1. Overview of Gate Valve Structure
Gate valves are widely used in industrial sectors such as petrochemicals, power stations, long-distance pipelines, and marine applications. They control the flow of media by moving a gate (wedge or parallel plate) between the valve seats to open or close the passage. A typical gate valve is composed of the valve body, valve seat, gate, stem, bonnet, packing gland, stem nut, and handwheel.
Illustration 1: Typical Gate Valve Structure Diagram
Gate valves are categorized into two major types based on gate structure:
Wedge Gate Valves: The sealing surface is inclined, relying on the wedge force for closure.
Parallel Gate Valves: The sealing surfaces are parallel, relying on spring mechanisms or fluid pressure for sealing.
They are further divided into:
Rising Stem (OS&Y): The stem moves with the gate; the stem position indicates the valve status.
Non-rising Stem: The stem remains stationary; only the gate moves internally.
2. Common Causes of Gate Valve Leakage
Gate valve leakage can be classified into internal leakage (leakage across closed gate) and external leakage (leakage through valve body or stem).

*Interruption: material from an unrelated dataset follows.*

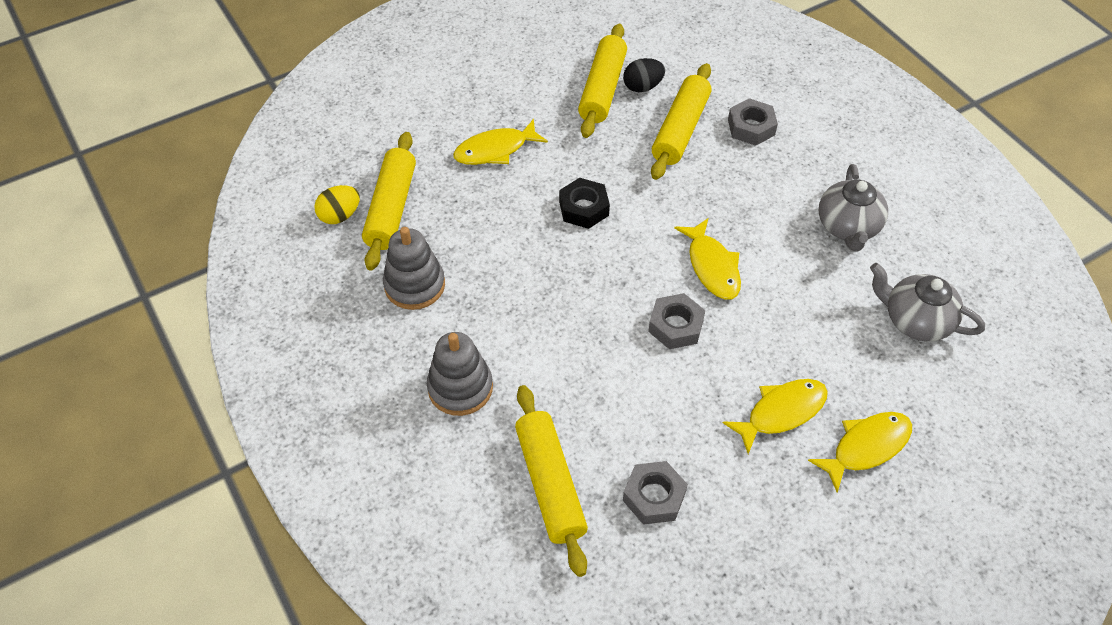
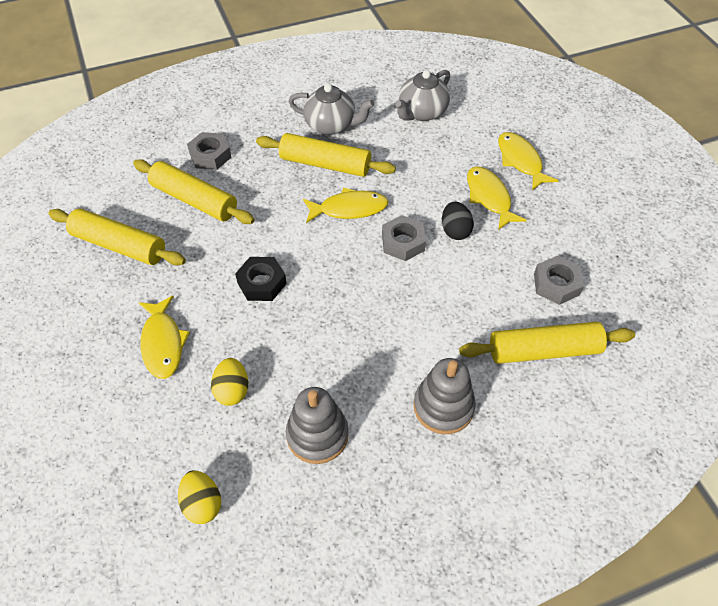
camera: 80 degrees left, 0 degrees up
yellow rolling pin [362,132,416,271] -> yellow rolling pin moved to [256,133,396,177]
black egg [623,58,665,92] -> black egg moved to [442,201,474,240]
none -> yellow egg [211,358,248,406]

Major causes include:
2.1 Low Machining Precision of the Wedge Seal
There are two main types of wedge seals:
Metallic (hard seal)
Composite graphite (soft seal)
If machining precision is poor, gaps may remain between the gate and seat, leading to internal leakage.
2.2 Unstable Operating Conditions
Frequent pressure or temperature fluctuations during operation can cause deformation of the seal ring, leading to gradual increase in internal leakage.

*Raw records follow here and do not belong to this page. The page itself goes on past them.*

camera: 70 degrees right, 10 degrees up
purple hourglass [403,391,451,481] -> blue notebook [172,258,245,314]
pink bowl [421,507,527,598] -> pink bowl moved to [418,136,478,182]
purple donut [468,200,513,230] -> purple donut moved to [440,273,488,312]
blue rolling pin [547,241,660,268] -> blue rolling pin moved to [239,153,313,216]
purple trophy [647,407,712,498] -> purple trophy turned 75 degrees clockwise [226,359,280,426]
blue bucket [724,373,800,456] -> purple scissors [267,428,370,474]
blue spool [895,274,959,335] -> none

2.3 Poor Maintenance Quality
If impurities remain on sealing surfaces during reassembly, they can scratch the seat during operation and form leak paths.
2.4 Corrosion of the Sealing Ring
Media may corrode the sealing ring over time. Material hardness, corrosion resistance, and plastic deformability under load must be considered during design.
2.5 Improper Operation of Actuator
If the actuator fails to drive the valve to the fully open or fully closed position, it results in incomplete sealing and internal leakage.
2.6 Casting Defects in Valve Body
Common defects such as porosity, inclusions, cracks, or sand holes can cause external leakage if not identified and repaired before installation.
Illustration 2: Common Internal vs. External Leakage Locations
3. Remedial Measures for Leakage
3.1 Increase Bolt Preload Force
Tightening the valve body cover bolts increases preload on the sealing components, promoting plastic deformation to fill micro-gaps. If this does not reduce leakage, stop further tightening to avoid damage.
3.2 Injecting Sealant via Grease Port
For minor leakage, sealing grease can be injected through a dedicated port to temporarily restore sealing, allowing time for scheduled repair.
Illustration 3: Sealant Injection Procedure
3.3 Weld Reinforcement of Sealing Gap
In cases of persistent leakage:
Dismantle the valve handwheel and yoke.
Fully open the valve.
Expose the press ring and weld the gap between press ring and valve body (5–8 mm weld width, 45° weld angle).
Grind and reassemble carefully.
Illustration 4: Weld Repair on Pressing Ring Area
3.4 Actuator Zero-Position Adjustment
Manually operate the valve to fully open/close it. Then recalibrate actuator zero-point to ensure it aligns with full travel range.
3.5 Body Repair or Factory Return
If the valve body has serious defects (through-wall cracks or extensive porosity), return it to the manufacturer or replace the valve. For repairable defects, proper welding procedures must be followed, including post-weld stress relief and non-destructive testing (NDT).
4. Conclusion
Gate valve leakage—whether internal or external—requires prompt analysis and appropriate handling. Remedial actions include:
Increasing preload force
Online sealing with sealant injection
Gap welding by trained personnel
Checking and adjusting actuator travel
Manufacturer-level repair for casting defects
Proactive inspection and proper maintenance strategies can minimize the occurrence of leakage, extend valve life, and ensure system safety.